According to the study, if general movement returned to 20 percent that of pre-lockdown levels — without the introduction of additional measures such as contact tracing — several regions in Italy could experience “a resurgence in the number of deaths far greater than experienced in the current wave.”
Sileri said: “I believe this is a risk for the entire world. There will be a risk to face everywhere openings take place. However, if we all respect social distancing and use face masks, we can minimize the risk of a new COVID-19 outbreak.”
He added: “Probably the Imperial College paper overestimates numbers, but we need certainly to proceed slowly. This is why the Italian government allowed so far only 4.5 million people to go back to work, not the entire population to resume its ordinary life … If we face another outbreak, we may decide to set up ‘red zones’ by sealing areas of the country where new hotbeds are detected.”

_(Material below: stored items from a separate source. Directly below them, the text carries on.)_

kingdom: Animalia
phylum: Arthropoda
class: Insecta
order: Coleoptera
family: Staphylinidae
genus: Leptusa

Since Italy’s outbreak, Sileri has been on the frontlines, in part due to his medical background. He led the team that in February repatriated 25 Italians from the Chinese city of Wuhan, where the pandemic began. Sileri himself got infected.
“It has been a very hard experience. We had to face emergencies everywhere, from lack of doctors to lack of swabs and masks and hospital beds,” he said. “The entire world will understand better what happened only in a few years.”